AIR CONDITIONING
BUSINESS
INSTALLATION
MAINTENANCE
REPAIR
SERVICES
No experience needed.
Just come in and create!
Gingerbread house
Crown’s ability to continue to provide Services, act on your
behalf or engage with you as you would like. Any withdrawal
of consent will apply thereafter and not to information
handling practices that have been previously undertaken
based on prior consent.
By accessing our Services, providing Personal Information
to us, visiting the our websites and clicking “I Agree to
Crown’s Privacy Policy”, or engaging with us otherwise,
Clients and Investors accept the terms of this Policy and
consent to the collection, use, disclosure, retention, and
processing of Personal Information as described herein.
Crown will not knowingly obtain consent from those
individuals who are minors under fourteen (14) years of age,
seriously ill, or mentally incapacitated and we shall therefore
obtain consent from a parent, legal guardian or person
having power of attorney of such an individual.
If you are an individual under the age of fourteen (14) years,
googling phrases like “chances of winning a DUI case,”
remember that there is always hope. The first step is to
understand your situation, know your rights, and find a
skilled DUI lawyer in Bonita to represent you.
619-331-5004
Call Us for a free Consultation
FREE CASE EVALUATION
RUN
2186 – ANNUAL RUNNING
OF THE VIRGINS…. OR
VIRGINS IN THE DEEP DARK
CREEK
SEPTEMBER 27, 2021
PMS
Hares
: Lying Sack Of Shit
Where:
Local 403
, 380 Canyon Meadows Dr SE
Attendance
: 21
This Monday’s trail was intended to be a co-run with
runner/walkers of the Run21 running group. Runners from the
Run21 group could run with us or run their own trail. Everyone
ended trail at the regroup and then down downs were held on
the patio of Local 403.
--
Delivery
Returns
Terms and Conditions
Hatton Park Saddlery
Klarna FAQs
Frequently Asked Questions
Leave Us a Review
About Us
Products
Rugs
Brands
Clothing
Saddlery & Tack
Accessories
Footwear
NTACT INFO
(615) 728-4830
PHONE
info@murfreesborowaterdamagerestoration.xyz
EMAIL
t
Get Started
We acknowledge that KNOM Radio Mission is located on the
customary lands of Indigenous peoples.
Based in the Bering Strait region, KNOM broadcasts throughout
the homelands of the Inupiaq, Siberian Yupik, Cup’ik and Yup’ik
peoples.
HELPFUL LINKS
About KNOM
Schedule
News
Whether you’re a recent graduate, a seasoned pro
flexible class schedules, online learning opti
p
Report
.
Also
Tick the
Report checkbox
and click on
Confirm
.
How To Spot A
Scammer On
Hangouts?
==
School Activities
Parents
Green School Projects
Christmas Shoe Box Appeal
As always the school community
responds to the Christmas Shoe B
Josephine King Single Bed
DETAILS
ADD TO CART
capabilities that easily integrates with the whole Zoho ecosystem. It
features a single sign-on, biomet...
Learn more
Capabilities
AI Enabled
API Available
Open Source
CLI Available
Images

• Exercise directions
Copy out the lines running from the one that contains "AIR CONDITIONING" through the one that contains "remember that there", including both of those lines.

• Answer below
AIR CONDITIONING
BUSINESS
INSTALLATION
MAINTENANCE
REPAIR
SERVICES
No experience needed.
Just come in and create!
Gingerbread house
Crown’s ability to continue to provide Services, act on your
behalf or engage with you as you would like. Any withdrawal
of consent will apply thereafter and not to information
handling practices that have been previously undertaken
based on prior consent.
By accessing our Services, providing Personal Information
to us, visiting the our websites and clicking “I Agree to
Crown’s Privacy Policy”, or engaging with us otherwise,
Clients and Investors accept the terms of this Policy and
consent to the collection, use, disclosure, retention, and
processing of Personal Information as described herein.
Crown will not knowingly obtain consent from those
individuals who are minors under fourteen (14) years of age,
seriously ill, or mentally incapacitated and we shall therefore
obtain consent from a parent, legal guardian or person
having power of attorney of such an individual.
If you are an individual under the age of fourteen (14) years,
googling phrases like “chances of winning a DUI case,”
remember that there is always hope. The first step is to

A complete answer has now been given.